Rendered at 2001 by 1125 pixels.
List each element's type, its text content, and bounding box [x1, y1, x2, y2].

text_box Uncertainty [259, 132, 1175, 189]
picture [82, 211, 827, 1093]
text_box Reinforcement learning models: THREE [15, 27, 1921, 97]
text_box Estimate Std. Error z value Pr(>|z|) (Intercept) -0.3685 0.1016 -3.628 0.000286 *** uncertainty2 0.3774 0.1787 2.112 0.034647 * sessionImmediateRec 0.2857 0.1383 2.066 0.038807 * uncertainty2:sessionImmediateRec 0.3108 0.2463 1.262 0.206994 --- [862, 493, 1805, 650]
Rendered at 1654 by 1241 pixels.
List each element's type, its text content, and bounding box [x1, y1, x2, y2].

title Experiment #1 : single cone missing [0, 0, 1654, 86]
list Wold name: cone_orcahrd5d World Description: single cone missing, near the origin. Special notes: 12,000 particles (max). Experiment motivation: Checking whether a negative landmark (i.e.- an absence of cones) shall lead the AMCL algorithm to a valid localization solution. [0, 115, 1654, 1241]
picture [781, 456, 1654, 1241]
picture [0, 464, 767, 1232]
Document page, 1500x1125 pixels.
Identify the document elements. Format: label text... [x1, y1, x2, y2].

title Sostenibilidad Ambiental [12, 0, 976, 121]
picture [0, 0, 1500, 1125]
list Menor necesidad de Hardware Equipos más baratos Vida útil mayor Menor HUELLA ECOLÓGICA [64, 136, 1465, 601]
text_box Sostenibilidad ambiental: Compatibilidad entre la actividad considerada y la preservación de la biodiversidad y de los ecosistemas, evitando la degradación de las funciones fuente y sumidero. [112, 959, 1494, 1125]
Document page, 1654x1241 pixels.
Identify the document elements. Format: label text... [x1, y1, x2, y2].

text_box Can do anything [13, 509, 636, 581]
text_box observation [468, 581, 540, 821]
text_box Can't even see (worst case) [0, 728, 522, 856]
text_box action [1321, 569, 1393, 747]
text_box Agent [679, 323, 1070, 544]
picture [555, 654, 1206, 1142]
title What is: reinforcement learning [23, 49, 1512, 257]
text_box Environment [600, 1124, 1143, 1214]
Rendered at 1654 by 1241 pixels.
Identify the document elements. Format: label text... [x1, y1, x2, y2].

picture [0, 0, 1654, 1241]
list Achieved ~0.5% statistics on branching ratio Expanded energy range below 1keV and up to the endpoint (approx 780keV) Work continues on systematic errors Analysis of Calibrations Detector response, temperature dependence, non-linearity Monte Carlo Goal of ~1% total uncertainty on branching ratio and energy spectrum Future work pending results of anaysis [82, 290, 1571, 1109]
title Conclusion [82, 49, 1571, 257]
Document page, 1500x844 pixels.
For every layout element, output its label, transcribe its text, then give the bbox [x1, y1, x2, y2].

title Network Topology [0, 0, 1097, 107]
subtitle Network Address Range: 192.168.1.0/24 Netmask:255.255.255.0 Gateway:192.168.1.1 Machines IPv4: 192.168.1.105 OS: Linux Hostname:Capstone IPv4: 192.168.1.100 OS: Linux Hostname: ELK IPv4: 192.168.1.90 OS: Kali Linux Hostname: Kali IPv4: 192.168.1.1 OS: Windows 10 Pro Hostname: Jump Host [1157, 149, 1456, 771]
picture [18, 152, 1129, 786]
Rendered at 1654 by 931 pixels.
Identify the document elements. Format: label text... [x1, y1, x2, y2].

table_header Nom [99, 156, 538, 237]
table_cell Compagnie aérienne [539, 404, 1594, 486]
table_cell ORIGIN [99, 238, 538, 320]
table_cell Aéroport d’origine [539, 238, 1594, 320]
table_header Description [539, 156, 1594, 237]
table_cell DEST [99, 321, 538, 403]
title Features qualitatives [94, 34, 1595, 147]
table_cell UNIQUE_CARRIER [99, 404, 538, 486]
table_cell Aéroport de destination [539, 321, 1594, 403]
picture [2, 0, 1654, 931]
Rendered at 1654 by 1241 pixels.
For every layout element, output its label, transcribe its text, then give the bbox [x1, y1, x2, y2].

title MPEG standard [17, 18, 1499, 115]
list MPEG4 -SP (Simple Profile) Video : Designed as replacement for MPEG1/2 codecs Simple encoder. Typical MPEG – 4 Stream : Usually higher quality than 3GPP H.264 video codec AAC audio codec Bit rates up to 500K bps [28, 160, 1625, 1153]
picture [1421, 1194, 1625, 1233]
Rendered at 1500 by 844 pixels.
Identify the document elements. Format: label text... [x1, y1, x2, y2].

+ + + + + + +

■ **Cosa fare**
Riporta in una tabella Markdown con le colonne "Numero" e "Riga del record" tutto ciò che va dalla riga contenente "Rendered at 1500 by 844 pixels." fino alla fine dei record, estremi compresi. Numera ogni riga e tralascia quelle vuote.

■ **Risposta all'esercizio**
| Numero | Riga del record |
|---|---|
| 1 | Rendered at 1500 by 844 pixels. |
| 2 | Identify the document elements. Format: label text... [x1, y1, x2, y2]. |